Since becoming poly, it's been made clear to me what I really deserve. My thoughts and feelings have been validated instead of consistently being expected to put his anxiety first. It's given me life. It's given me nerve to push things forward and cut anything out that gets in my way. Gradually, my husband has grown to learn and respect that.
However, these low points are still happening. Less frequently, but they're still there and they're horribly dramatic. Even though my BF and his wife- half of our family- all found out they're going to be losing their jobs today, that was not an issue of focus for my husband. His issue of focus became about a misunderstanding between he and his GF about me. This turned into an argument lasting about 5 hours. My husband switching between feeling like a failure and having an anxiety attack while simply trying to make dinner, to ranting about his GF about how she completely wronged him in their discussion from earlier. Yea, he disrespected her, but it was because she disrespected him first, which wasn't how it went at all, but he still perceived it as such.

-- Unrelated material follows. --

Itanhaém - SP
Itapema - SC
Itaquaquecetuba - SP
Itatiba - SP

Not only did this mental break require our family to drop everything in order for them to come and help me deal with him (applying for jobs, eating, etc), but he still made it completely impossible for us to help him- moping about every single move that's made that he decides to over-analyse (ex: not telling him "it's okay", leaving the room, etc). I really don't know what to do anymore. This all started with me expressing hesitation on bringing things I want to him in fear of hurting his feelings or causing problems. And that's exactly what happened even though when he and I actually discussed that, it seemed to go well. It just kind of feels like there has to be issue with someone somewhere at all times.
I'm now back in a place where I'm considering talking with our roommate about she and I renting a place together once our lease on this house is up. I haven't wanted to do that because of how much things have improved, but regardless of the improvement on his part, going from having these issues every day to once or twice every could of weeks still doesn't sit well with me for someone I want to be living with. I want to feel like I used to with him, but maybe we can actually appreciate each other more if we lived and managed our lives apart for a while. I just really don't know what else to do anymore.
Since becoming poly, it's been made clear to me what I really deserve. My thoughts and feelings have been validated instead of consistently being expected to put his anxiety first. It's given me life. It's given me nerve to push things forward and cut anything out that gets in my way. Gradually, my husband has grown to learn and respect that.
However, these low points are still happening. Less frequently, but they're still there and they're horribly dramatic. Even though my BF and his wife- half of our family- all found out they're going to be losing their jobs today, that was not an issue of focus for my husband. His issue of focus became about a misunderstanding between he and his GF about me. This turned into an argument lasting about 5 hours. My husband switching between feeling like a failure and having an anxiety attack while simply trying to make dinner, to ranting about his GF about how she completely wronged him in their discussion from earlier. Yea, he disrespected her, but it was because she disrespected him first, which wasn't how it went at all, but he still perceived it as such.
Not only did this mental break require our family to drop everything in order for them to come and help me deal with him (applying for jobs, eating, etc), but he still made it completely impossible for us to help him- moping about every single move that's made that he decides to over-analyse (ex: not telling him "it's okay", leaving the room, etc). I really don't know what to do anymore. This all started with me expressing hesitation on bringing things I want to him in fear of hurting his feelings or causing problems. And that's exactly what happened even though when he and I actually discussed that, it seemed to go well. It just kind of feels like there has to be issue with someone somewhere at all times.
I'm now back in a place where I'm considering talking with our roommate about she and I renting a place together once our lease on this house is up. I haven't wanted to do that because of how much things have improved, but regardless of the improvement on his part, going from having these issues every day to once or twice every could of weeks still doesn't sit well with me for someone I want to be living with. I want to feel like I used to with him, but maybe we can actually appreciate each other more if we lived and managed our lives apart for a while. I just really don't know what else to do anymore.